======== Passage for review ========

Figure 1. Mechanisms Associated with Pulmonary Fibrosis. Epithelial/endothelial cell injury, extracellular matrix deposition, and myofibroblast activation constitute three pivotal processes in pulmonary fibrosis. Various signaling pathways and cytokines regulate these processes.

Although the precise etiology of idiopathic pulmonary fibrosis (IPF) remains elusive, both the innate and adaptive immune systems contribute significantly to its development (Wynn, 2011). Neutrophil elastase (NE), a secreted product of neutrophils, plays a critical role in promoting fibroblast proliferation, myofibroblast differentiation, and activating TGF-β, thereby contributing to pulmonary fibrosis (Gregory et al., 2015). Additionally, neutrophils contribute to fibrosis through cytokine release, secretion of proinflammatory factors, and generation of reactive oxygen species (ROS) (Zimmermann et al., 2010). Monocytes, circulating precursors of macrophages, become highly activated in fibrotic conditions and stimulate myofibroblast differentiation by releasing proinflammatory cytokine (Landsman et al., 2007; Zimmermann et al., 2010). Increased activation of dendritic cells (DCs) was observed in mouse lungs induced with bleomycin, with mitigation of pulmonary fibrosis noted upon prevention of their activation (Bantsimba-Malanda et al., 2010). Research indicates that alveolar macrophages exhibit both profibrotic and antifibrotic effects depending on their polarization, local microenvironment, and disease stage (Kolahian et al., 2016). Similarly, different T cell subsets also contribute significantly to the fibrotic process, with an imbalanced Th1/Th2 immune response considered pivotal in the pathogenesis of IPF (Heukels et al., 2019; Shenderov et al., 2021).

======== Data section ========

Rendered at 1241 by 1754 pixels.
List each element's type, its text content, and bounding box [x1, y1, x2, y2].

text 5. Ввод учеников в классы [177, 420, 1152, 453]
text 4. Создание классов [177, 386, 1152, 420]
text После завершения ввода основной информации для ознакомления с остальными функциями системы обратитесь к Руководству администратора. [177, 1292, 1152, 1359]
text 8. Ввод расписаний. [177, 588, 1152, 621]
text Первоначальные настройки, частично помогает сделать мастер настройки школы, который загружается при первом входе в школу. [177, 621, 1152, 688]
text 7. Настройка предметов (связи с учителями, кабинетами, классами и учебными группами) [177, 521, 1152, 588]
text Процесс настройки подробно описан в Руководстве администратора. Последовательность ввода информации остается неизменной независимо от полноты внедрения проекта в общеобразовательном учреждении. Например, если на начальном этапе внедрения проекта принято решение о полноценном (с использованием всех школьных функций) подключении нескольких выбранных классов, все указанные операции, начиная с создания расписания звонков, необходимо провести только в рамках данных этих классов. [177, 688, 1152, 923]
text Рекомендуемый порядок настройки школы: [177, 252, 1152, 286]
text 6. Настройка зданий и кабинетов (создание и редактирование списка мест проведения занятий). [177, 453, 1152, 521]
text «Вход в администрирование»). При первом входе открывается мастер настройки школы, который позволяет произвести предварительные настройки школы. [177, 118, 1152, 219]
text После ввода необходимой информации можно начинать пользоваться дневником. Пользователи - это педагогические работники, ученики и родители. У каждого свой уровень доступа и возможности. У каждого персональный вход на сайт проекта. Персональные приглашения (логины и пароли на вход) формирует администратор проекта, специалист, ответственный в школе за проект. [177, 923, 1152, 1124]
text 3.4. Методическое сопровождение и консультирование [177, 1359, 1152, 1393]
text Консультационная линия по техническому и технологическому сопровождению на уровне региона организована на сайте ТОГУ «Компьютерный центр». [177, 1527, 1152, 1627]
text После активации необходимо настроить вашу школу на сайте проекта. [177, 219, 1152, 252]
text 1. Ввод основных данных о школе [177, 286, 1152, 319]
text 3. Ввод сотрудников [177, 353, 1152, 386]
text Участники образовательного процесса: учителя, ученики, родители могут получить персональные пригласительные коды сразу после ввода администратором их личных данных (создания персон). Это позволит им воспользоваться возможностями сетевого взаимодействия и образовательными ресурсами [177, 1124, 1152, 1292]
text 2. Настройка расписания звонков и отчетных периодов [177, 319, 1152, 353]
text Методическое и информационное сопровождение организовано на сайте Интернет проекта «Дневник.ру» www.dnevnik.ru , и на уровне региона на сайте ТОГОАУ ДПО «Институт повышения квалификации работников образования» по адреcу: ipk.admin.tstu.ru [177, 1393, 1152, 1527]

========

**Exercise brief**
Rewrite the pulmonary fibrosis passage, starting at "Figure 1. Mechanisms" and ending at "regulate these processes.", and switch "signaling pathways" to "molecular pathways" wherever it occurs.

**Completed task**
Figure 1. Mechanisms Associated with Pulmonary Fibrosis. Epithelial/endothelial cell injury, extracellular matrix deposition, and myofibroblast activation constitute three pivotal processes in pulmonary fibrosis. Various molecular pathways and cytokines regulate these processes.